I haven't seen any either, but I've seen a lot of posts where it happened that way. Card storing and reviewing fine in camera - put card in card reader and it will no longer work in either the camera or reader. The coincidence of the card working fine until inserted in a card reader is getting too frequent to ignore IMO.

There could be user error involved. It's pretty hard to put a card into the camera wrong but most card readers don't feel just right. The only card I read in my card reader is the mini-SD card from my cellphone camera. It never feels right inserting it. I thought it might be the adapter, but I tried a regular SD card and it was the same. I push it in until there is a little resistance then look at the drive letter. If it isn't showing I push it a little further. It isn't like the camera where it slides in smoothly and locks when in place with only one place you can put it.

If I had to guess I would say people are doing physical damage to the card - maybe the contacts. Or maybe the card has an internal weakness and some card readers hit it with a little harder current than the camera does. In that case the card reader would just exacerbate a problem already in the card.

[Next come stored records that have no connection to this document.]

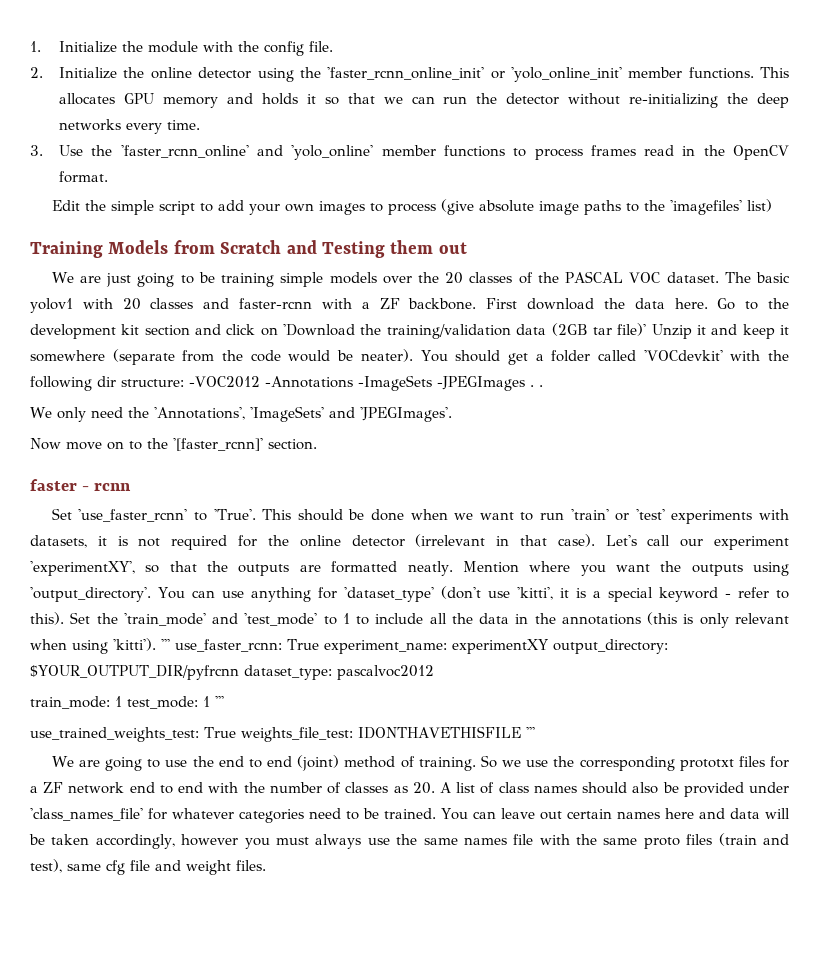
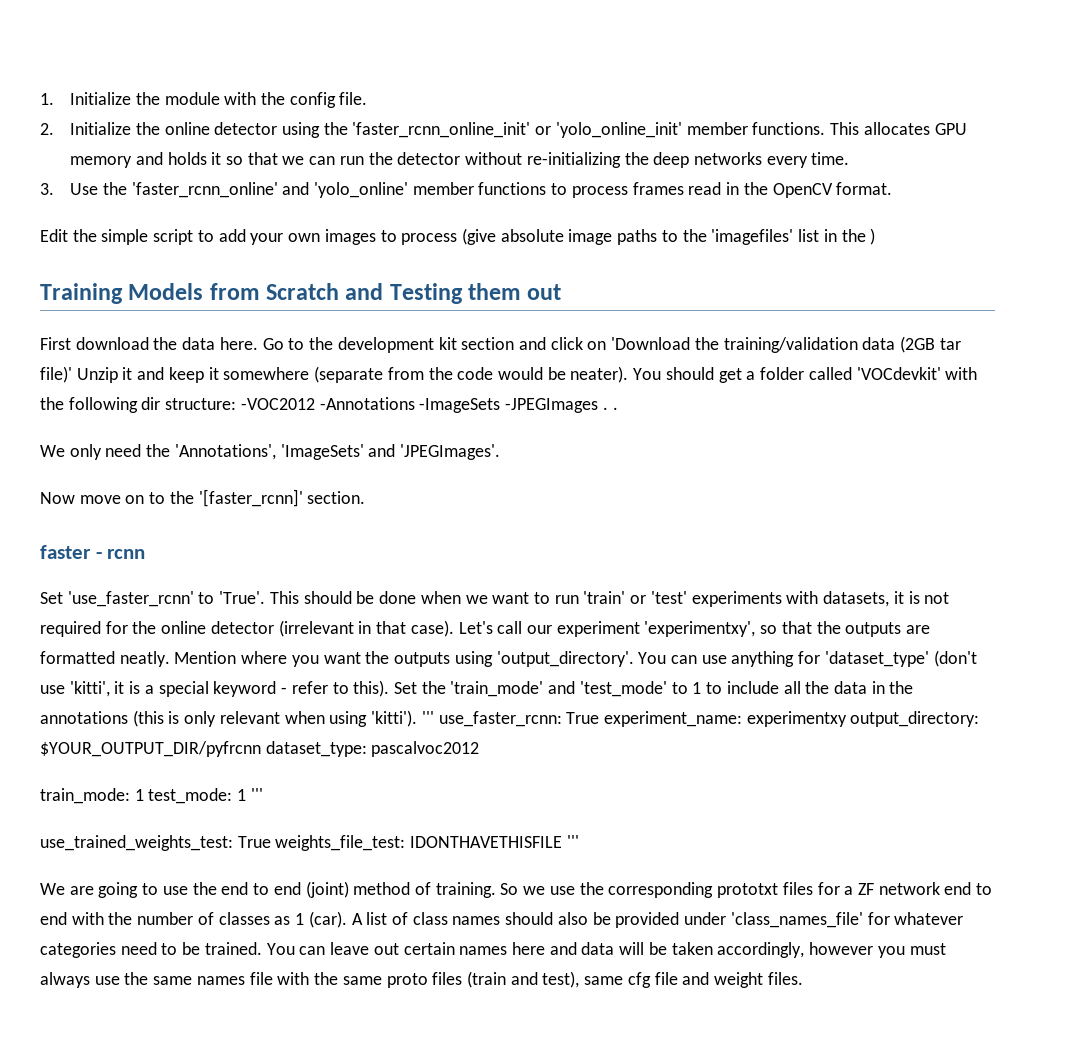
[746,199,772,212] list) -> [798,228,876,245] list in the )
[51,271,790,287] [30,298,477,313] We are just going to be training simple models over the 20 classes of the PASCAL VOC dataset. The basic yolov1 with 20 classes and faster-rcnn with a ZF backbone. -> (562, 292) none
[30,561,135,576] 'experimentXY', -> [644,621,756,637] 'experimentxy',
[451,639,548,654] experimentXY -> [746,711,847,727] experimentxy
[412,782,435,794] 20. -> [295,911,347,928] 1 (car).

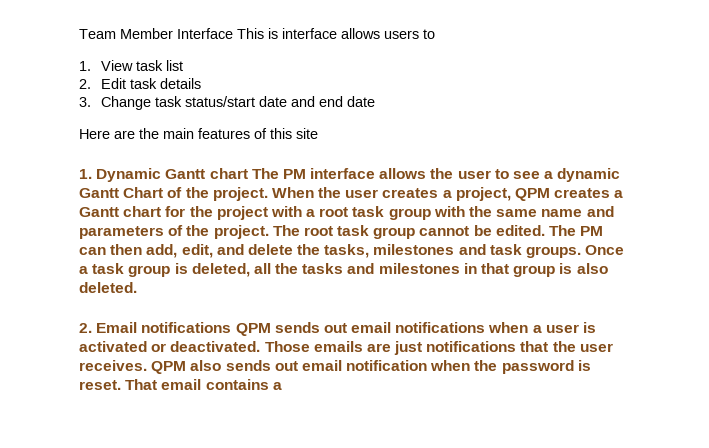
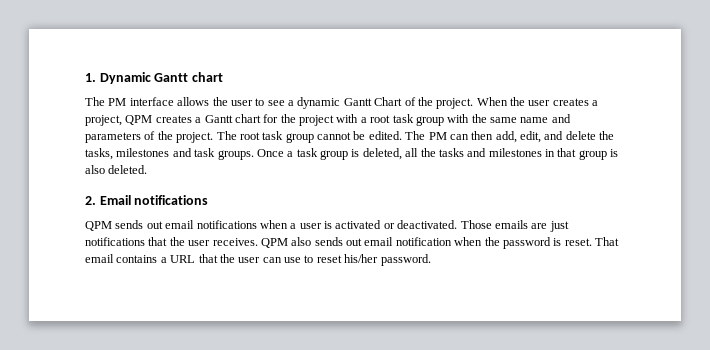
[79,28,435,39] [79,60,184,71] [79,78,202,89] [79,96,376,110] [79,128,318,139] Team Member Interface This is interface allows users to // 1. View task list // 2. Edit task details // 3. Change task status/start date and end date // Here are the main features of this site // -> (85, 77) none
(248, 173) none -> (223, 77) //
(232, 327) none -> (209, 200) //
(282, 386) none -> [170,254,431,266] URL that the user can use to reset his/her password.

But I've run across many posts here and on other boards where the last time a card worked was just before it was put into a card reader. there seems to be some liability in using a card reader. Maybe just some models.


----------



## Kukulcan

I could not get my pc to read the xD card using it's own card reader or by connecting the camera to the pc. However, I was able to recover many of the images by doing a "quick format" of the card (in my pc, not in the camera) and then using Smart Recovery 4.5 (freeware) which you can download from http://www.softwarepatch.com/software/smartrecovery.html


----------



## psudarsan

I had taken around 75 photos and when i tried to see them in the camera i get only two options.Format and Power off.Not able to do anything else.When i try to read thru the reader in the Laptop i see no files in the drive but find the card has occupied a vast memory.Before this happened i even got a picture error in the camers.
Please let know a way to retrieve all my photos.


----------